Which of the lines in the data mention the string "text"? List them all.

==== Data extracts ====

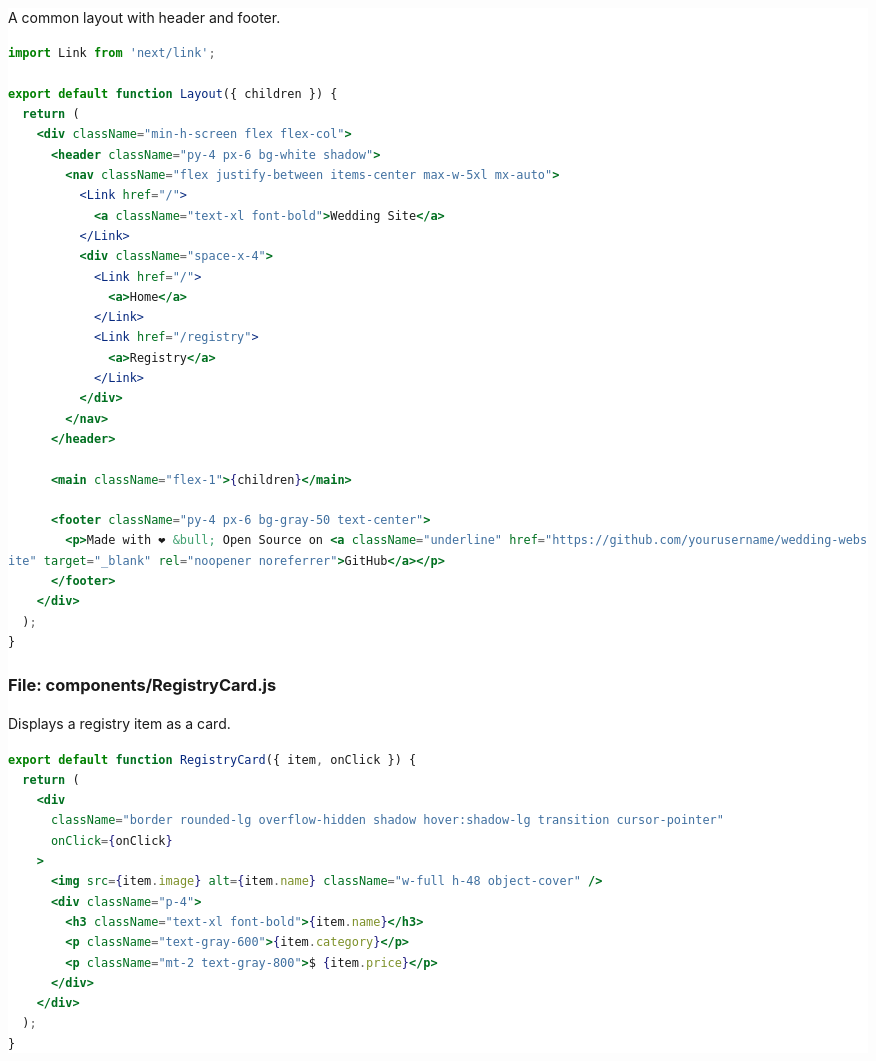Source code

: A common layout with header and footer.

```jsx
import Link from 'next/link';

export default function Layout({ children }) {
  return (
    <div className="min-h-screen flex flex-col">
      <header className="py-4 px-6 bg-white shadow">
        <nav className="flex justify-between items-center max-w-5xl mx-auto">
          <Link href="/">
            <a className="text-xl font-bold">Wedding Site</a>
          </Link>
          <div className="space-x-4">
            <Link href="/">
              <a>Home</a>
            </Link>
            <Link href="/registry">
              <a>Registry</a>
            </Link>
          </div>
        </nav>
      </header>
      
      <main className="flex-1">{children}</main>
      
      <footer className="py-4 px-6 bg-gray-50 text-center">
        <p>Made with ❤️ &bull; Open Source on <a className="underline" href="https://github.com/yourusername/wedding-website" target="_blank" rel="noopener noreferrer">GitHub</a></p>
      </footer>
    </div>
  );
}
```

### File: components/RegistryCard.js  

Displays a registry item as a card.

```jsx
export default function RegistryCard({ item, onClick }) {
  return (
    <div
      className="border rounded-lg overflow-hidden shadow hover:shadow-lg transition cursor-pointer"
      onClick={onClick}
    >
      <img src={item.image} alt={item.name} className="w-full h-48 object-cover" />
      <div className="p-4">
        <h3 className="text-xl font-bold">{item.name}</h3>
        <p className="text-gray-600">{item.category}</p>
        <p className="mt-2 text-gray-800">$ {item.price}</p>
      </div>
    </div>
  );
}
```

====

The answer:
            <a className="text-xl font-bold">Wedding Site</a>
      <footer className="py-4 px-6 bg-gray-50 text-center">
        <h3 className="text-xl font-bold">{item.name}</h3>
        <p className="text-gray-600">{item.category}</p>
        <p className="mt-2 text-gray-800">$ {item.price}</p>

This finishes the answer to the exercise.